East Village Local isn’t the only experiment to fall victim to The Times’ changing moods. The Gray Lady also killed its partnership with City University of New York’s journalism school to run The Local of Fort Greene/Clinton Hill. And that was after trying to do hyperlocal on its own: The Times launched a site covering the New Jersey towns of South Orange, Maplewood and Millburn in 2009 to much fanfare, but shuttered it only a year later (reason given at the time: the newspaper wanted to turn its attention to starting up the Locals with the journalism schools).

“Our collaborations with NYU on The Local East Village blog and CUNY on the Fort Green and Clinton Hill blogs were always seen as experiments,” said Danielle Rhoades Ha, director of communications for The New York Times Co. “We learned some valuable lessons about hyperlocal journalism and collaboration but have decided to move on to other things.”

According to Maurer, working with The Times had both its challenges and advantages—readers had to take an extra step to receive the site’s daily newsletter and had to subscribe to The Times to read more than 10 articles per month since the newspaper implemented a paywall.

Brown, the former staff reporter, pointed out another drawback: competition. “The Local was too often quarantined from the rest of the East Village blog scene,” he said. “Many blogs opted not to acknowledge our presence, seeing the site as a threat.”

On the other hand the affiliation enforced high journalistic standards and The Times was a fire hose of traffic for the small startup. Though he couldn’t release specifics, which The Times keeps under lock and key, Maurer said site traffic has doubled over the last year. (Rhoades Ha declined to release traffic or ad figures.)

“With the help of The Times, we’ve built a loyal audience that will stay with us whether or not we’re on its site and I believe that audience will only continue to expand,” said Maurer. “We’re not yet at liberty to make a specific announcement but the project has been so successful and so valuable to our students that we are deep in plans for the next phase.”

He added that The Local East Village will continue to be a “laboratory for experiments” such as the “virtual assignment desk,” a WordPress plug-in that lets readers to see what stories are in production and allows them to pitch ideas or even volunteer to cover them.

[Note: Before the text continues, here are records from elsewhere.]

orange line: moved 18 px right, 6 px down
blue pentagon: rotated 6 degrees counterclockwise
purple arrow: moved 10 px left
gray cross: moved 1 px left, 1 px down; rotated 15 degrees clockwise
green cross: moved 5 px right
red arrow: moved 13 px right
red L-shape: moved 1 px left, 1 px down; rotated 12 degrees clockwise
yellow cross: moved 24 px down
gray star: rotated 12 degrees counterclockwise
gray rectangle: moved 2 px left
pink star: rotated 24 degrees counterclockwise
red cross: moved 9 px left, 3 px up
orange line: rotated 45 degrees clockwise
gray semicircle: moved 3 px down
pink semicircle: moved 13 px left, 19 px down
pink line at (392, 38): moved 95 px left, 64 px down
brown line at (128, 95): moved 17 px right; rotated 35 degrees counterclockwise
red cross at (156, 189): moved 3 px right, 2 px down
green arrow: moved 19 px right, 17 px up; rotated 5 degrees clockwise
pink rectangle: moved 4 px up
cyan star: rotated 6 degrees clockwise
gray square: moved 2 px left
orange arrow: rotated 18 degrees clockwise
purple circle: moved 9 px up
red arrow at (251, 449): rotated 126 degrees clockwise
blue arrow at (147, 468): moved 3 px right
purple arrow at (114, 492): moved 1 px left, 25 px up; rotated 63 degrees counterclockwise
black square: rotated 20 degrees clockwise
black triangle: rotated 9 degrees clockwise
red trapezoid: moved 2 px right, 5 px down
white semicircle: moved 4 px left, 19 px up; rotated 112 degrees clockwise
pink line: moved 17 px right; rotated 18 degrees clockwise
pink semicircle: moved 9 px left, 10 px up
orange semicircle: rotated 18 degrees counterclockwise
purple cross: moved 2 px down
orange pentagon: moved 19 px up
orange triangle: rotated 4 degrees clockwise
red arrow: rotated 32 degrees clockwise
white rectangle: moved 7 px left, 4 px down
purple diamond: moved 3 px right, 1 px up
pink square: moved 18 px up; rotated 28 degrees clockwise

Maurer cited the “Making It” series, which profiles successful local businesses, as one of the projects he’s especially proud of. He also pointed to a scoop about a recent shooting at the Campos Plaza housing complex.

“We’ve spoken with the victim and are still having ongoing conversations with residents about their security concerns,” said Maurer. “As an East Village resident myself, I’m glad stories like that aren’t falling through the cracks.”